Мы присели на скамейку, стоявшую на самом солнцепеке и Толик протянул
мне почтовый конверт, слегка приоткрыв который, я увидел паспорт, военный
билет, трудовую книжку и записку, написанную удивительно красивым
каллиграфическим почерком. Не могу сказать, что это был почерк Шамана - он
сам часто говорил еще в в детском доме об отсутствии у него собственного
почерка.
Записка гласила:
"Вадик! Я даю тебе адрес в Питере, брось это дело и поезжай туда. Там
у тебя будет комната в общежитии и нормальная работа. Предварительная
договоренность есть. Эти люди оставят тебя в покое - я об этом позабочусь.
О Мокрове не беспокойся - не тот человек Мак, чтобы попасть в заложники,
тут что-то другое мне кажется он тебя элементарно подставляет. Собирай
рюкзак, бери пару канистр бензина для Матильды и дуй в Питер. Даю слово,
что все улажу".
Шаману можно верить. Такие специалисты как он ценятся очень высоко и
попадают за решетку крайне редко, их берегут как зеницу ока. И не
обязательно воры. Свою первую серьезную работу он сделал для женщины, у
которой что-то было не в порядке со стажем в трудовой книжке и,
соответственно, с оформлением пенсии.
А несчастные прогульщики с клеймом трех тузов в трудовой книжке?
После долгих мытарств в поисках работы они готовы были отдать все за
избавление от позорного, не всегда справедливо поставленного клейма. Но
нужно отдать должное Шаману - он никогда не драл три шкуры с клиента.
Я жестами показал Толику, чтобы он дал мне записную книжку с ручкой
и, немного подумав, написал: "Спасибо, Толян за все. Больше здесь не
светись, не надо. Я перед тобой как всегда в долгу.
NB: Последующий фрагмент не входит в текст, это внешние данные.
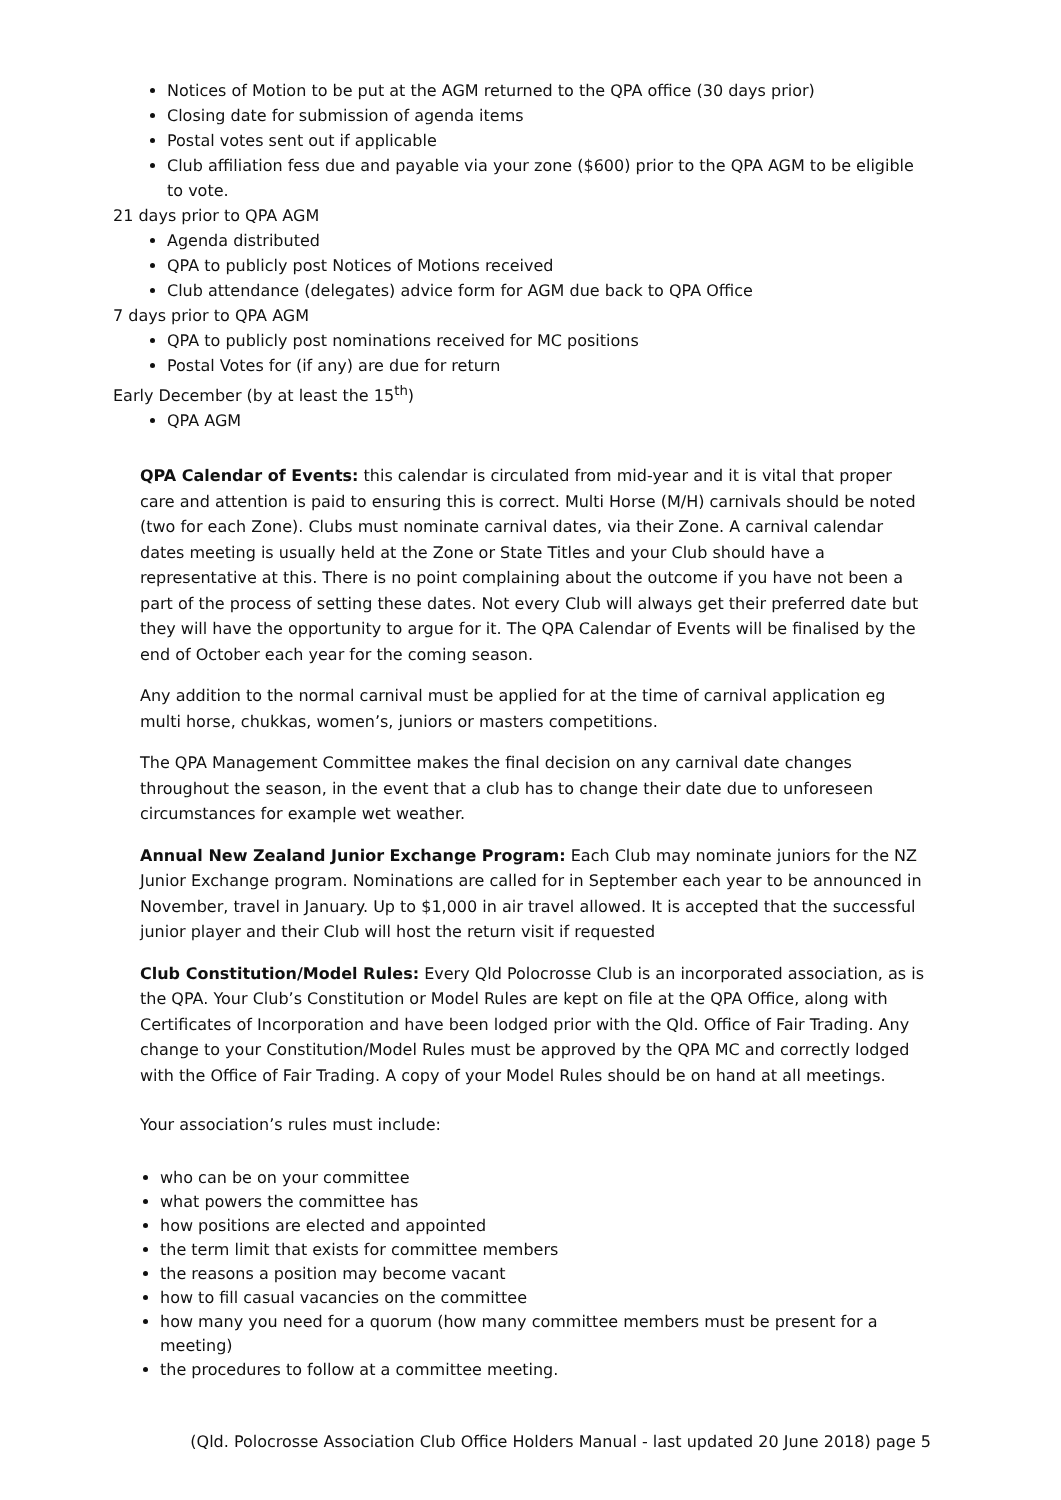Notices of Motion to be put at the AGM returned to the QPA office (30 days prior)
Closing date for submission of agenda items
Postal votes sent out if applicable
Club affiliation fess due and payable via your zone ($600) prior to the QPA AGM to be eligible to vote.
21 days prior to QPA AGM
Agenda distributed
QPA to publicly post Notices of Motions received
Club attendance (delegates) advice form for AGM due back to QPA Office
7 days prior to QPA AGM
QPA to publicly post nominations received for MC positions
Postal Votes for (if any) are due for return
Early December (by at least the 15<sup>th</sup>)
QPA AGM
QPA Calendar of Events: this calendar is circulated from mid-year and it is vital that proper care and attention is paid to ensuring this is correct. Multi Horse (M/H) carnivals should be noted (two for each Zone). Clubs must nominate carnival dates, via their Zone. A carnival calendar dates meeting is usually held at the Zone or State Titles and your Club should have a representative at this. There is no point complaining about the outcome if you have not been a part of the process of setting these dates. Not every Club will always get their preferred date but they will have the opportunity to argue for it. The QPA Calendar of Events will be finalised by the end of October each year for the coming season.
Any addition to the normal carnival must be applied for at the time of carnival application eg multi horse, chukkas, women’s, juniors or masters competitions.
The QPA Management Committee makes the final decision on any carnival date changes throughout the season, in the event that a club has to change their date due to unforeseen circumstances for example wet weather.
Annual New Zealand Junior Exchange Program: Each Club may nominate juniors for the NZ Junior Exchange program. Nominations are called for in September each year to be announced in November, travel in January. Up to $1,000 in air travel allowed. It is accepted that the successful junior player and their Club will host the return visit if requested
Club Constitution/Model Rules: Every Qld Polocrosse Club is an incorporated association, as is the QPA. Your Club’s Constitution or Model Rules are kept on file at the QPA Office, along with Certificates of Incorporation and have been lodged prior with the Qld. Office of Fair Trading. Any change to your Constitution/Model Rules must be approved by the QPA MC and correctly lodged with the Office of Fair Trading. A copy of your Model Rules should be on hand at all meetings.
Your association’s rules must include:
who can be on your committee
what powers the committee has
how positions are elected and appointed
the term limit that exists for committee members
the reasons a position may become vacant
how to fill casual vacancies on the committee
how many you need for a quorum (how many committee members must be present for a meeting)
the procedures to follow at a committee meeting.
(Qld. Polocrosse Association Club Office Holders Manual - last updated 20 June 2018) page 5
Передай привет и большущее спасибо Лехе-Шаману. Прощай, может
когда-нибудь увидимся. Пожелай мне удачи, она мне вскоре очень-очень
пригодится. Еще раз спасибо, брат".
Толик выхватил у меня записную книжку и ручку и торопливо начал
писать: "Вадим, послушайся Шамана! Остановись, Юрка выкрутится, это не он
заложник, а ты..."
...Я вернулся из Афгана полный радужных надежд на работу, на учебу в
институте, на получение квартиры. Через неделю о надеждах я вспоминал с
горькой иронией.
В автоколонне, куда я обратился по поводу работы, мне предложили
рафик, стоявший у забора, на корпусе которого следовало бы сделать надпись
несмываемой краской: "ОСТАВЬ НАДЕЖДУ ВСЯК ПОДХОДЯЩИЙ КО МНЕ". Механик
стараясь не смотреть мне в лицо сказал:
- Вот, приводи ее в порядок и вперед.
До "вперед" было месяцев шесть изнурительной работы и столько же
месячных зарплат на запчасти.
В райжилотделе, на просьбу выделить квартиру участнику войны в
Афганистане прозвучала крылатая фраза: "Мы вас туда не посылали", и моя
койка в комнате общежития для лимитчиков оказалась четвертой по счету.
Об институте не могло быть и речи.
К тому времени, когда появился Юрка, я уже серьезно приуныл.
Как он узнал, что я вернулся, для меня осталось загадкой - я не хотел
встречаться с моими немногочисленными друзьями, пока основательно не
устроюсь в этой жизни. С его появлением все изменилось как во сне. Через
день я вселился в отдельную комнату в семейном общежитии, а под лестницей
на первом этаже был сооружен большой металлический ящик, в котором стоял
новенький мотоцикл - Матильда Ивановна.